* **Task goal**: Every line below that contains "diisi" is to be copied.

* **Saved entries**:
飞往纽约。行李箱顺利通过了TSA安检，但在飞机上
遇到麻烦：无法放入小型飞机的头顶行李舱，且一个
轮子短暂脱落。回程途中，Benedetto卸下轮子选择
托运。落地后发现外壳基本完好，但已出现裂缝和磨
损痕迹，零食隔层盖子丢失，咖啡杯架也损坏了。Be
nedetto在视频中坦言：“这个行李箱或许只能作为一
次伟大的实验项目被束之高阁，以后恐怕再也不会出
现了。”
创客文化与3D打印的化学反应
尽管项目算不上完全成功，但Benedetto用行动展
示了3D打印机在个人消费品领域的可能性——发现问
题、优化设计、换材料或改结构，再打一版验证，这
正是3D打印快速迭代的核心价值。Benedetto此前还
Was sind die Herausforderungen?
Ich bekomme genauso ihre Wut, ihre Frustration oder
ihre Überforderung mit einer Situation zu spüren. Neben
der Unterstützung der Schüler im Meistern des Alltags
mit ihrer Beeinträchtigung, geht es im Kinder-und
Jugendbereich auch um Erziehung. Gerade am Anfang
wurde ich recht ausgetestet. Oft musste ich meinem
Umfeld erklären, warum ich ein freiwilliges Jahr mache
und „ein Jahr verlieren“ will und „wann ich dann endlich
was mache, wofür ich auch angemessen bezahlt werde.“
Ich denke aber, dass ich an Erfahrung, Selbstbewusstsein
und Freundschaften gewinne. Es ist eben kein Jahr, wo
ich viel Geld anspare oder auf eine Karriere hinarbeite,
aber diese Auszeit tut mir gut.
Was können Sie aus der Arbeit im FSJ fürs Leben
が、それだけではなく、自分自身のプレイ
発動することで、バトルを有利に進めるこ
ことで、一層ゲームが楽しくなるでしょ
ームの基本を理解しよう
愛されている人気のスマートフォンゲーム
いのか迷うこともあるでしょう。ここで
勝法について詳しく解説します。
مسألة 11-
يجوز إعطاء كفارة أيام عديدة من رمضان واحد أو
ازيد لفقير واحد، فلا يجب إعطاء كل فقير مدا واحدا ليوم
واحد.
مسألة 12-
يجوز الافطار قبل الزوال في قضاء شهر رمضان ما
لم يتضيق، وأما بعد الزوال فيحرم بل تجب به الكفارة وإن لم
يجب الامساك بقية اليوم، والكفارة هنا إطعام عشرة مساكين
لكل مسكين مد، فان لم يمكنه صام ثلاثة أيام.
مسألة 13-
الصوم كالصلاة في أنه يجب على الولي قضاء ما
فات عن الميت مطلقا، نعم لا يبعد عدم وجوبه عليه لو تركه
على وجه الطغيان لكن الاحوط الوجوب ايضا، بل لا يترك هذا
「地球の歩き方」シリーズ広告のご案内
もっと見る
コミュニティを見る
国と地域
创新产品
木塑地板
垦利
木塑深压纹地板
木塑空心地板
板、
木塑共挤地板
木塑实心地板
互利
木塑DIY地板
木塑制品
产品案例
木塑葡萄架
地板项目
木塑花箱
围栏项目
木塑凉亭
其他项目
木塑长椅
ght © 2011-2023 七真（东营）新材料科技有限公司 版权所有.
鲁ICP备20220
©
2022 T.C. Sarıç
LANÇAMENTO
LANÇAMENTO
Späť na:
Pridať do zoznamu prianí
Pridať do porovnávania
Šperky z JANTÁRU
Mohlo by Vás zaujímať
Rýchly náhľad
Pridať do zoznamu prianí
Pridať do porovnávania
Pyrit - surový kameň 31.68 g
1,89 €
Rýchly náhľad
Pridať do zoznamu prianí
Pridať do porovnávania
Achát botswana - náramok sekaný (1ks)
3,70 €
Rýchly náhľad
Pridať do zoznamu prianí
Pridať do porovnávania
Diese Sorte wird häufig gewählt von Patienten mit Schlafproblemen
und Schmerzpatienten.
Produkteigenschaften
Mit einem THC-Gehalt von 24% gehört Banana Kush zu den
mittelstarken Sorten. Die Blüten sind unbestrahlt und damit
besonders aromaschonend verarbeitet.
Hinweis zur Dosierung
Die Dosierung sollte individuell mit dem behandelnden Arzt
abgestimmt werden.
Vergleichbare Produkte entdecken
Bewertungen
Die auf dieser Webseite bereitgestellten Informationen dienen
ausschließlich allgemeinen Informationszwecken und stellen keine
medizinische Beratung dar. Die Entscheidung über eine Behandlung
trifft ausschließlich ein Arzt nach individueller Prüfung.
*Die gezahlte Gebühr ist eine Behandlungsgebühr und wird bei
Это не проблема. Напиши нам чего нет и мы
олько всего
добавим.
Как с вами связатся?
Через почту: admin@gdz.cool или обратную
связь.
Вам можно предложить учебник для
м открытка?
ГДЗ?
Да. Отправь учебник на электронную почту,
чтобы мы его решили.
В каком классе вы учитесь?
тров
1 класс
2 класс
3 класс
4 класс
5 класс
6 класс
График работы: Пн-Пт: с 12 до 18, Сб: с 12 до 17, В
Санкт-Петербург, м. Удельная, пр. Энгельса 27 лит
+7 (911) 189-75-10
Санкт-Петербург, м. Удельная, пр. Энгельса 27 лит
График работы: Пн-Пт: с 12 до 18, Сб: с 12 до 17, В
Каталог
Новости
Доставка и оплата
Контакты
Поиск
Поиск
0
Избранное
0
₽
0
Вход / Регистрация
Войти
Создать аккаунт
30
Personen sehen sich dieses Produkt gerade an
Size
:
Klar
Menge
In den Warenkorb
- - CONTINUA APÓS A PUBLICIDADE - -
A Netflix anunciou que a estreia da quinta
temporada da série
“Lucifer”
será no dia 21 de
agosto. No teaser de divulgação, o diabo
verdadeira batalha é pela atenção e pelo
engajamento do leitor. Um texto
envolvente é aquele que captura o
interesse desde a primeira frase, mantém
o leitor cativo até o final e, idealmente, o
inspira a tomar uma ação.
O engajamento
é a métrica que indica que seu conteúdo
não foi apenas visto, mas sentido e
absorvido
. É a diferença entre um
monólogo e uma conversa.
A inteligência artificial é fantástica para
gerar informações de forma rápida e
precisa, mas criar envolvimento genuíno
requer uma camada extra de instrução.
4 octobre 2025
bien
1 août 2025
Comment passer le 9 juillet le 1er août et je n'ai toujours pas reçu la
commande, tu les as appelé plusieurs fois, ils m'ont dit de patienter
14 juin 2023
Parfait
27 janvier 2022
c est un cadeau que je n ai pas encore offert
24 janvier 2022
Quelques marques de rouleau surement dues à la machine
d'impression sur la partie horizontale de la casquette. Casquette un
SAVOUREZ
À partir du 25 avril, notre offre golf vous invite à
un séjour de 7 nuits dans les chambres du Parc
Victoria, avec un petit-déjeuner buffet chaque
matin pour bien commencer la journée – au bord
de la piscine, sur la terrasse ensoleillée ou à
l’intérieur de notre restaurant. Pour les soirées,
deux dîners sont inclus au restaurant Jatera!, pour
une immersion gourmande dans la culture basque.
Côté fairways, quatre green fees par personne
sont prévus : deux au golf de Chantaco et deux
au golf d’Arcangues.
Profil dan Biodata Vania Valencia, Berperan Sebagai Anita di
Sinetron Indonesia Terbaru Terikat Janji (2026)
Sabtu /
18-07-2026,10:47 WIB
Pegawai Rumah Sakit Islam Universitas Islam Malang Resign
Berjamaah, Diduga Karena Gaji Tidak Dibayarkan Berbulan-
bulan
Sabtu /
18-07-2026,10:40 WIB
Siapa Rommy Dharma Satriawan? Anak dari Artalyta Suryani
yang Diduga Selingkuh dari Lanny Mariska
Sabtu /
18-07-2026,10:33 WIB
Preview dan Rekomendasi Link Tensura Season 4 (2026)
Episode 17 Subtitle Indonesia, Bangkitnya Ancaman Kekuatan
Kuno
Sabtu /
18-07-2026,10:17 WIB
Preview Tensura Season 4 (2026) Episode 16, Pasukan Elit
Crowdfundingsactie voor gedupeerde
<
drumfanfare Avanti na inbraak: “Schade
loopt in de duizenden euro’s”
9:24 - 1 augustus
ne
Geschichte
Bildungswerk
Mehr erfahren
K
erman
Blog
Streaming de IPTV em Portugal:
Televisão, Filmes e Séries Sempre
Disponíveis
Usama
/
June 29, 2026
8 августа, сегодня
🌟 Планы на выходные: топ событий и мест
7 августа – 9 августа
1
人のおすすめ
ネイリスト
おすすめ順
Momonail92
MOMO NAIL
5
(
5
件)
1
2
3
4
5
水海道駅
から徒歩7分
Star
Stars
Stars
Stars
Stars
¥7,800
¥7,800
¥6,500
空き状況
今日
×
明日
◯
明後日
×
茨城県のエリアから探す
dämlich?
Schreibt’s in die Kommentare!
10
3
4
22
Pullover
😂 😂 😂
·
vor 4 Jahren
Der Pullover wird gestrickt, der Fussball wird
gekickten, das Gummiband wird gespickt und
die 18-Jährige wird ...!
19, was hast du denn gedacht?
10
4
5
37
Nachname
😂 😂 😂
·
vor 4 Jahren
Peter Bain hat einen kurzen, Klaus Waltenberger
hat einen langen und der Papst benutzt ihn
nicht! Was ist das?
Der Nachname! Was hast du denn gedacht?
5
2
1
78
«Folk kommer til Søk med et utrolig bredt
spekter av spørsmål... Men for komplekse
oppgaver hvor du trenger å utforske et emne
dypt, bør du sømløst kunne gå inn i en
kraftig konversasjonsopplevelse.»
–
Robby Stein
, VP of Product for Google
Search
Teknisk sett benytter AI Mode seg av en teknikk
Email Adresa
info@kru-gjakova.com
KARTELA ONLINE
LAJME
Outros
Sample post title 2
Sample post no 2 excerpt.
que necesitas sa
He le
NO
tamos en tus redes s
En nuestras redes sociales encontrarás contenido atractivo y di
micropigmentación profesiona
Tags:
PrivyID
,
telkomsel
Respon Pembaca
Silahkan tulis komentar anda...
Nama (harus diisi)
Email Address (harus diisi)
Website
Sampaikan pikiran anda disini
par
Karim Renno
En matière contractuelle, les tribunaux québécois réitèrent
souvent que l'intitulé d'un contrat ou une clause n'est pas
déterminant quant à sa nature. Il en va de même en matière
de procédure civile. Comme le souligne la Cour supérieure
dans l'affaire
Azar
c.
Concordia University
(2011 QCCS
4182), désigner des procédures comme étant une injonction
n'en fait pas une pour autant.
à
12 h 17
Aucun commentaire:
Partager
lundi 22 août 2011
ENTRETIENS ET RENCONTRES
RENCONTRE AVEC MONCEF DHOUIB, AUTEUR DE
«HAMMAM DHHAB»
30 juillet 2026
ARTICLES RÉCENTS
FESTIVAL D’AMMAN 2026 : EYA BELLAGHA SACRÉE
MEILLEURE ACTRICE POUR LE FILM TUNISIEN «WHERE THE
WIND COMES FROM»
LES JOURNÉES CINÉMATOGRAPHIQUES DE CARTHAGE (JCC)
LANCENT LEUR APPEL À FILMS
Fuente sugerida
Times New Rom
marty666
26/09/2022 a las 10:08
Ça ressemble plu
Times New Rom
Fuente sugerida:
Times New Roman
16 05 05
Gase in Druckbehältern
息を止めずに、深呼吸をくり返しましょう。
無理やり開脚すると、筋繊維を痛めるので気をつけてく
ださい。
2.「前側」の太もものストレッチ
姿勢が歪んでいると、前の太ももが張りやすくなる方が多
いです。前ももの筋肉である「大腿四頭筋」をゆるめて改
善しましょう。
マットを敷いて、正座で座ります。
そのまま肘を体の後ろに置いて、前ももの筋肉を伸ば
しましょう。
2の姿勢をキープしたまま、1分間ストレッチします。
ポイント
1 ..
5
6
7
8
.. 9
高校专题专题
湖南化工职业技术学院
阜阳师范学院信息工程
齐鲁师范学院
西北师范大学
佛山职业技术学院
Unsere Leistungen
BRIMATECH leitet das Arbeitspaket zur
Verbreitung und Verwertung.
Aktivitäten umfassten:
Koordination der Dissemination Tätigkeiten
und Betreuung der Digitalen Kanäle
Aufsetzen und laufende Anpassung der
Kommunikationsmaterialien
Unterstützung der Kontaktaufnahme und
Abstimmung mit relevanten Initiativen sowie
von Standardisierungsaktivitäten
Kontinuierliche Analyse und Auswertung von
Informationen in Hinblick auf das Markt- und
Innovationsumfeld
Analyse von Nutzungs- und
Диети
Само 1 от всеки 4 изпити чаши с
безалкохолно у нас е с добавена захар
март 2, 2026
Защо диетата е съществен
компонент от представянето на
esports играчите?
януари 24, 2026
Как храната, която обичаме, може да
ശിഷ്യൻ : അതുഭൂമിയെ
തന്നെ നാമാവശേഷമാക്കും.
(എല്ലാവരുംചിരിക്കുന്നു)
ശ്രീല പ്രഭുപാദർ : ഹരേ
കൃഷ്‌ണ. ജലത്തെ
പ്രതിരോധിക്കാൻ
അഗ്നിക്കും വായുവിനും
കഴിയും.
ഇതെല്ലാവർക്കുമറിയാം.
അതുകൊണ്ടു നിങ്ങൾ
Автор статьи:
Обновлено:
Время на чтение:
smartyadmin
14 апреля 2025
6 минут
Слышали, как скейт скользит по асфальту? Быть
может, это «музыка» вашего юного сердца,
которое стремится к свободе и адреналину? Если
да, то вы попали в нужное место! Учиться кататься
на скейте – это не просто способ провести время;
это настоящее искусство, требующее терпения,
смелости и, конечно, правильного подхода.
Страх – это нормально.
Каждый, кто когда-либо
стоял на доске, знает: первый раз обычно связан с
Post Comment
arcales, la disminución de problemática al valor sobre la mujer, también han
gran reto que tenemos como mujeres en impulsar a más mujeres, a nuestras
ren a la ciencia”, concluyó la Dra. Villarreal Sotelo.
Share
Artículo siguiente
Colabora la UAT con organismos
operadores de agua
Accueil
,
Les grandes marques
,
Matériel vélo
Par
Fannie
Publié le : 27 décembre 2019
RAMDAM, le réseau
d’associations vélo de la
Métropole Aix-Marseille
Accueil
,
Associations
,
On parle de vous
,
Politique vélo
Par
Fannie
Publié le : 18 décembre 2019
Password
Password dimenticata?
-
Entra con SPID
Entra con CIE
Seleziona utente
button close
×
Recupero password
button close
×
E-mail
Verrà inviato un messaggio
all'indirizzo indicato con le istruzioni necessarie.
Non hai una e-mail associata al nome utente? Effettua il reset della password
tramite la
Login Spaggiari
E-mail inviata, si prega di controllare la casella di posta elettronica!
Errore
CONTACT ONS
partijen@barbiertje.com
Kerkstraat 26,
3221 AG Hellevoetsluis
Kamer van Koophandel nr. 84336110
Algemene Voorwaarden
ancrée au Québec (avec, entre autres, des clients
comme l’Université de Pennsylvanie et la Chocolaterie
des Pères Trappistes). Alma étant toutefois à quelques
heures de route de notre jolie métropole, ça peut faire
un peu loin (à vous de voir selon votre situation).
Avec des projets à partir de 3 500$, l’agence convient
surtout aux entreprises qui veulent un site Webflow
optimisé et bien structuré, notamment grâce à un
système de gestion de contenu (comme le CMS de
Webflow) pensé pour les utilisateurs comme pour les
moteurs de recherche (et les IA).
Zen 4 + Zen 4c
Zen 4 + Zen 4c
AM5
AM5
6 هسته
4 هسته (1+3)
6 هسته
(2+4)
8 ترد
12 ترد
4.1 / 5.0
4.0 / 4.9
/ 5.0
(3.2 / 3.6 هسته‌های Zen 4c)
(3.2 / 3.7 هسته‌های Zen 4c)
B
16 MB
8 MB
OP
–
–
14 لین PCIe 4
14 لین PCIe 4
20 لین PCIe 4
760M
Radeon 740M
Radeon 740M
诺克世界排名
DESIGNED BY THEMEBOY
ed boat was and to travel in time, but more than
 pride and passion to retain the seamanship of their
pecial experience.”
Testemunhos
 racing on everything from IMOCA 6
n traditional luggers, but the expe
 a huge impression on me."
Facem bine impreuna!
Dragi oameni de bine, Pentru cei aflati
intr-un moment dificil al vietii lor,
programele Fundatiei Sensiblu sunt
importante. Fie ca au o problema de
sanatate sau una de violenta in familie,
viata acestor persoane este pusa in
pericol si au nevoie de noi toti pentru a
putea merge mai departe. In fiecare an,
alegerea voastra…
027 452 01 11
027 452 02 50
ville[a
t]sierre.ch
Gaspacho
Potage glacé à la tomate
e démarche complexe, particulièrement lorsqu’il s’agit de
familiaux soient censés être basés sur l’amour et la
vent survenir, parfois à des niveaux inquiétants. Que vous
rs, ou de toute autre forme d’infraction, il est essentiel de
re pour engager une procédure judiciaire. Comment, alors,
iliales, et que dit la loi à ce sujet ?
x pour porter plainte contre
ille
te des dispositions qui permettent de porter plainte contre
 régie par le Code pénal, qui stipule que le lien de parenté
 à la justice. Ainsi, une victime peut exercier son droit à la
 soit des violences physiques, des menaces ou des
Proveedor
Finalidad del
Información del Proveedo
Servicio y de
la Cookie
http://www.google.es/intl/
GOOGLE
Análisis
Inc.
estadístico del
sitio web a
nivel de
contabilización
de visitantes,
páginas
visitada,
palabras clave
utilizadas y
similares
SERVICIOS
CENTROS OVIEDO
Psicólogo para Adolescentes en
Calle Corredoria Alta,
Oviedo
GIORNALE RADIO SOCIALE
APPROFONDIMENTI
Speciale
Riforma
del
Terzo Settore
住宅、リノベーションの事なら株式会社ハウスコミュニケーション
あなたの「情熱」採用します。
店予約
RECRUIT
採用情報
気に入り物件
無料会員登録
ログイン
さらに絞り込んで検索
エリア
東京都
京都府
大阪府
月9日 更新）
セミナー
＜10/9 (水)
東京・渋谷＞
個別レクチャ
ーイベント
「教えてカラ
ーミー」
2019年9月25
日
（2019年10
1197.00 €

* **Your solution**:
Nama (harus diisi)
Email Address (harus diisi)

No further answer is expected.